Mary's Pause, My Reminder
- John Baumeister
- Aug 31
- 3 min read

Mary and I drove up to our second home in Door County over Labor Day weekend knowing a storm had ripped through on August 9th. The news was filled with words like tornado and even derecho, and by the time we arrived, the evidence was undeniable. A tree had fallen from its roots across the back of our house, its branches piercing into the roof shingles and rooms inside. It then broke it two and did the same to the front.
The old saying comes to mind: at least no one died. True—and for that I am grateful—but that doesn’t mean there wasn’t loss. Trees that had stood for a century were pulled out by their roots, entire lives of growth ended in a single gust. You could feel the storm’s violence in the silence it left behind.
Mary and I did what needed to be done. Most of the tree was gone when we arrived by the DNR and tree services. We dragged heavy branches into piles, cut through twisted limbs, and fed them into the fire. I’ve always liked a good fire, and this one was more than just warmth—it was a way of resetting. There’s something primal about the crackle of burning wood, the smoke rising as if carrying away the chaos. I have written about this before.
After hours of work, we had a barbecue together, eating in the glow of the flames, smoke still clinging to our clothes, the yard a little more under control than when we started.
Later, as dusk was close, curiosity pulled us outward. We walked to see how our neighbors had fared. It was shocking—massive trees torn out of the ground, twelve-foot root systems flipped upright like sculptures of destruction. Entire landscapes were changed in ways that will last for decades.

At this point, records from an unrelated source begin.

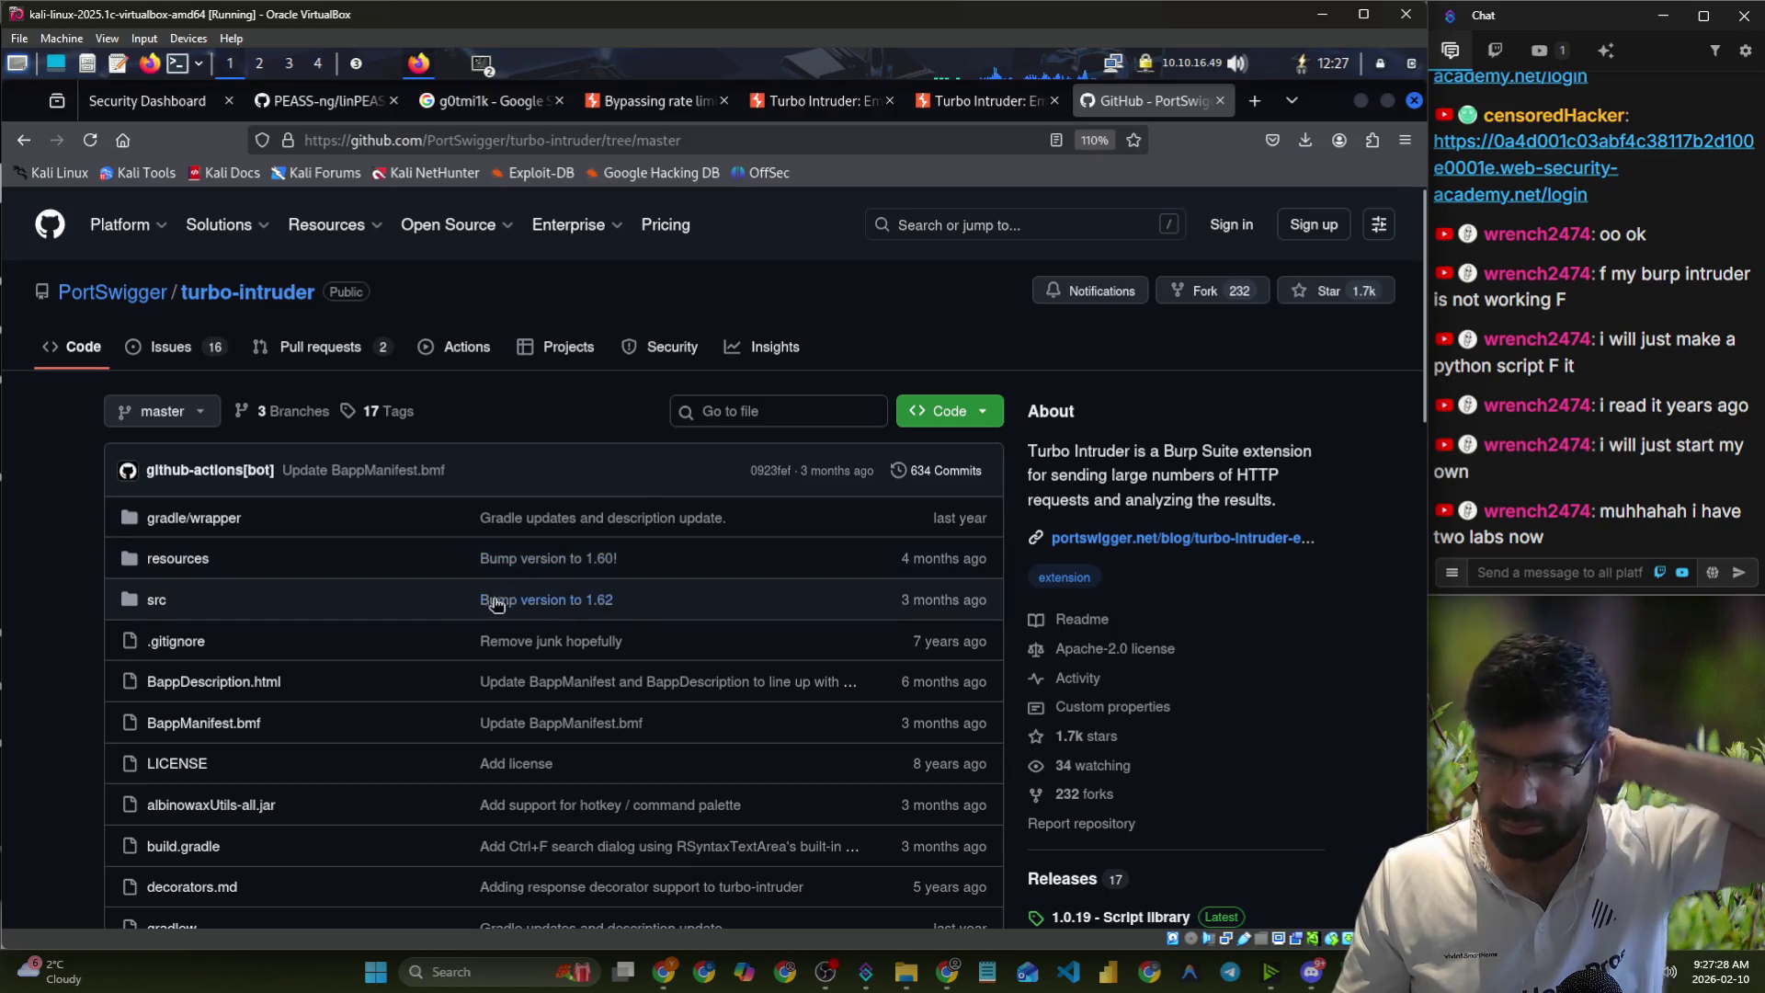
scroll(393, 604, down, 15)
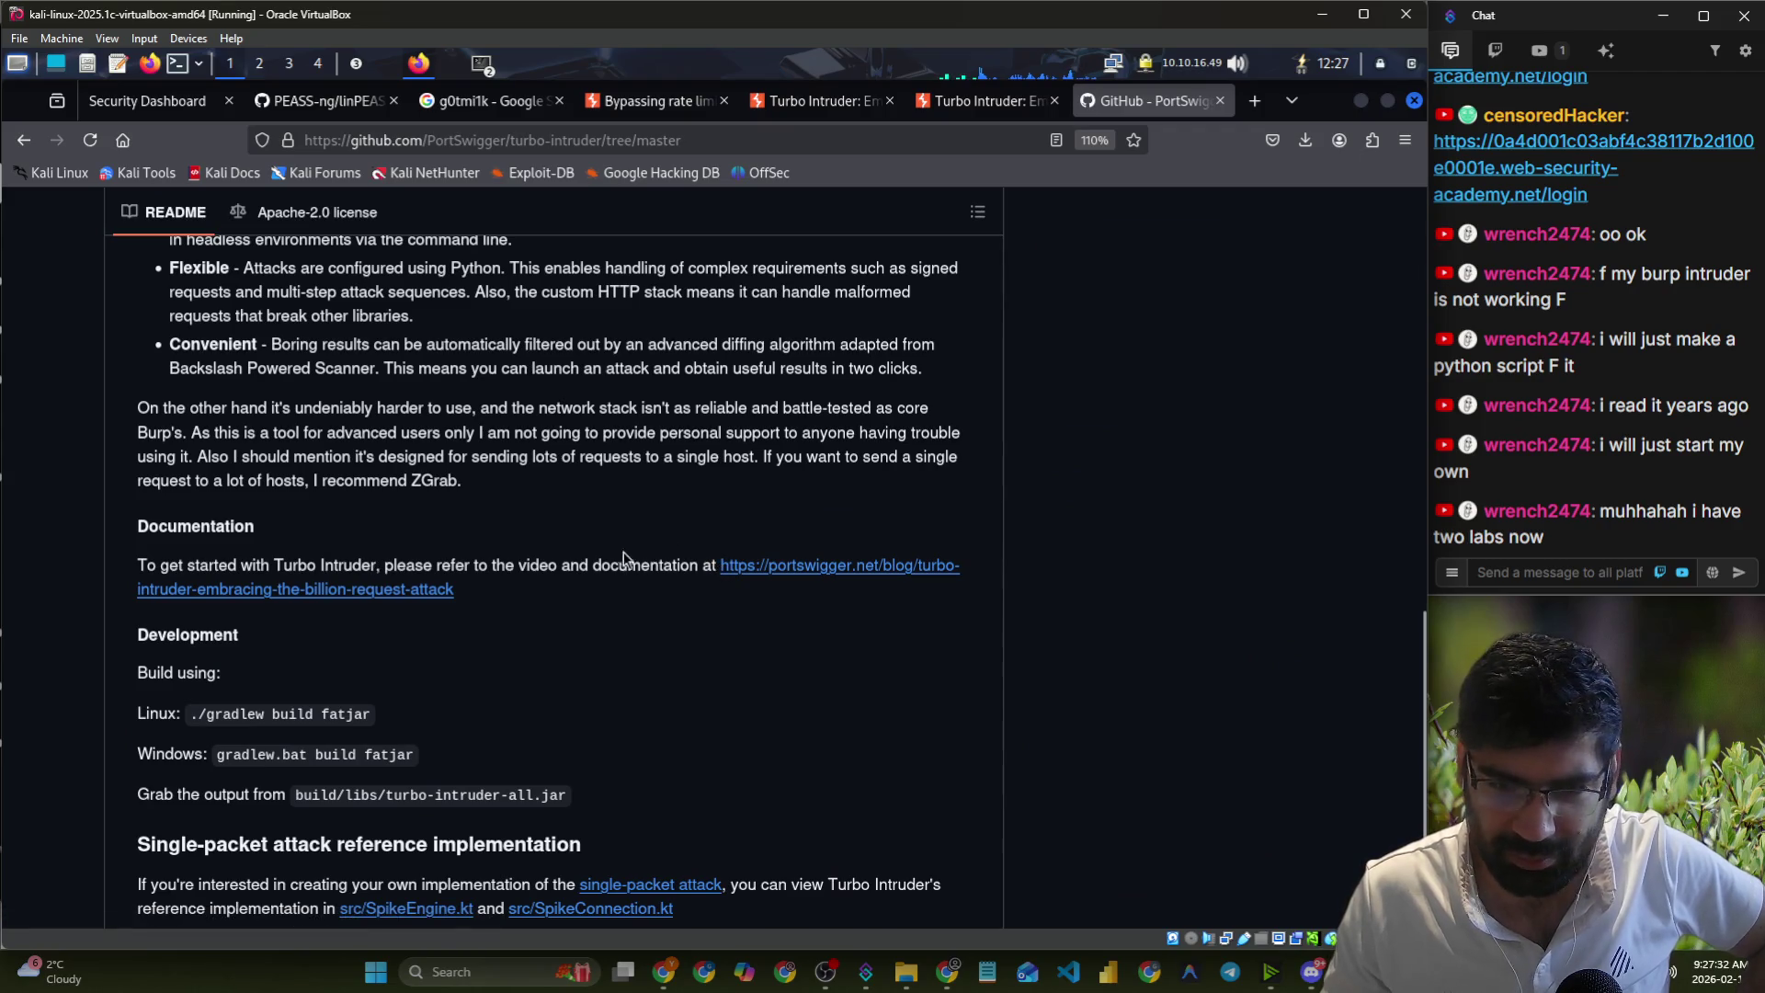
scroll(660, 569, down, 3)
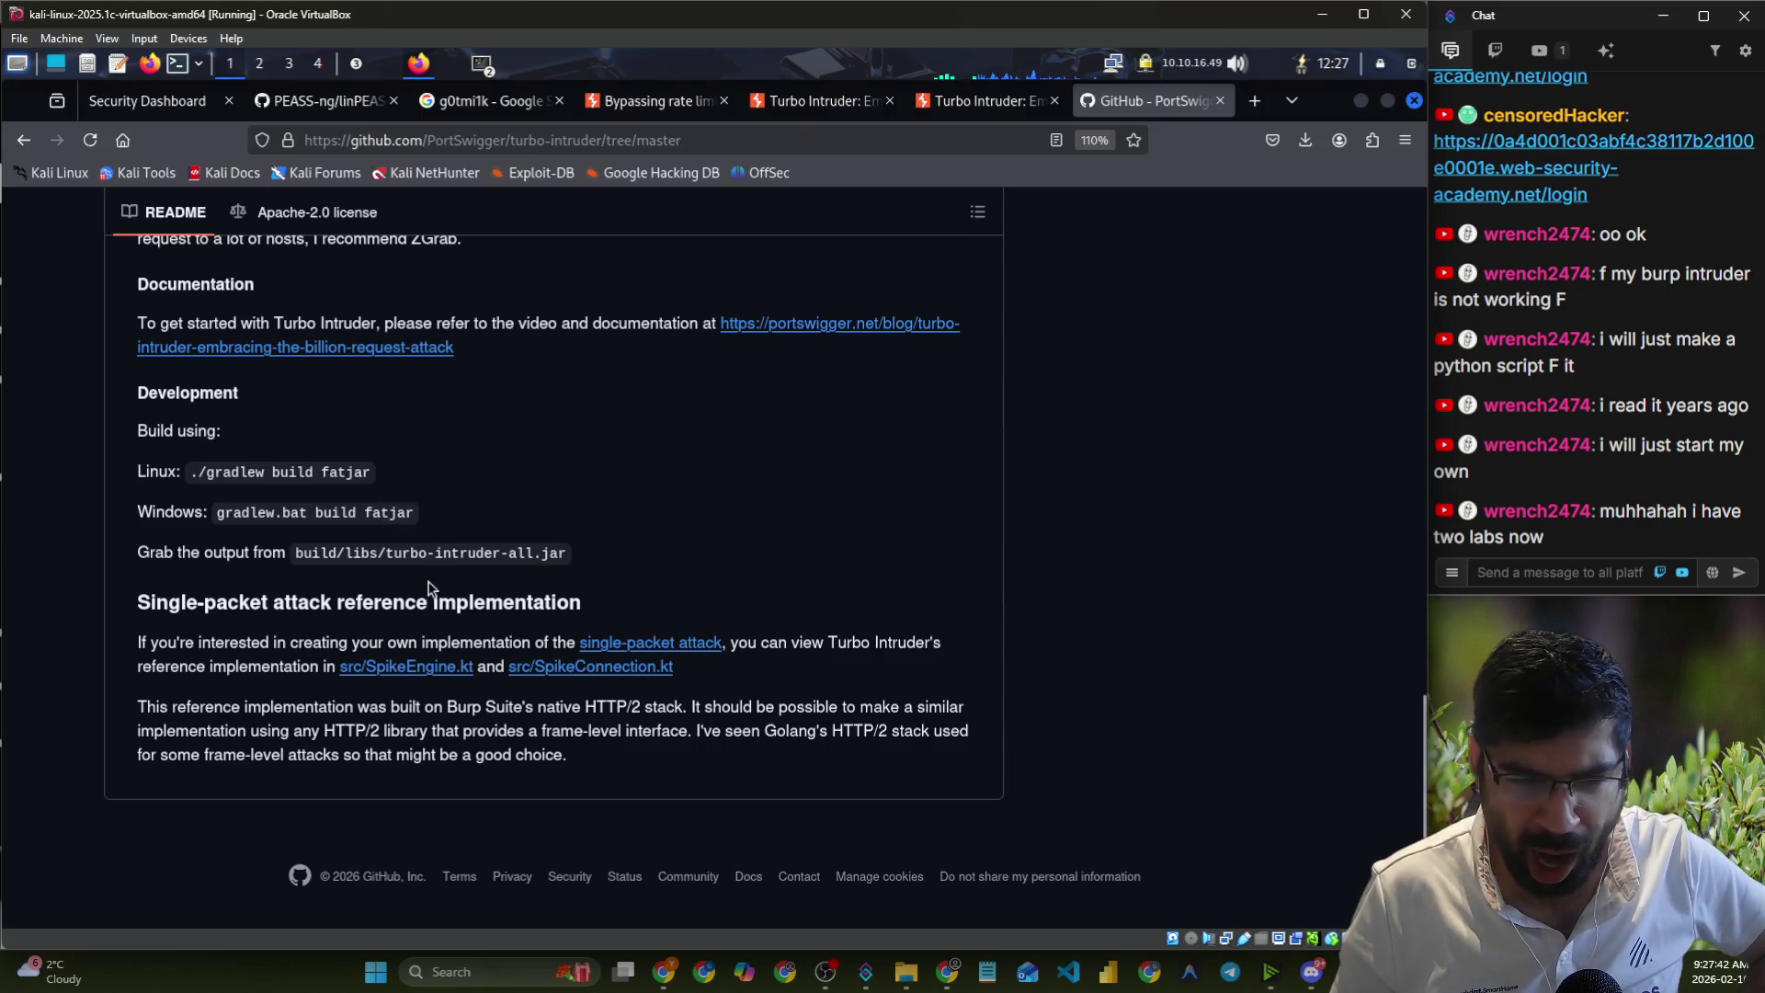
- Open and scroll through the SpikeEngine.kt source, then bring Burp Suite forward
click(405, 666)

And yet, just steps away at the lake, the water was calm, glassy, as though nothing had happened. Two worlds existing side by side: devastation and serenity.
That’s when Mary did what she always does—what I love about her most. She stopped. She noticed. She found the beauty at the water’s edge, in the fragile green of new growth clinging to the rocks.

While I was caught up in measuring the storm’s force, cataloging destruction, and taking pictures of the damage, she was seeing the quiet resilience. She took a photo of that new growth, and I, in turn, took a photo of her. That’s how I think of her: always capturing beauty, always reminding me that renewal happens even in the harshest places.

Science now tells us that trees communicate, sharing nutrients and signals underground. Which makes me wonder—when the storm ripped through, did the forest grieve? Did they warn each other? Not all of them survived. In that sense, yes, there was death. And yet even here, change continues. The fallen will rot and return to the soil, nourishing what comes next.
Here is my take on this. Storms—whether in weather, in life, or in our own minds—tear through without asking permission. They leave scars. They topple what we thought was immovable. But if we’re willing to look closely, like Mary does, we’ll see the beginnings of new life. Growth doesn’t erase the loss, but it makes space for something different, something we might not yet understand.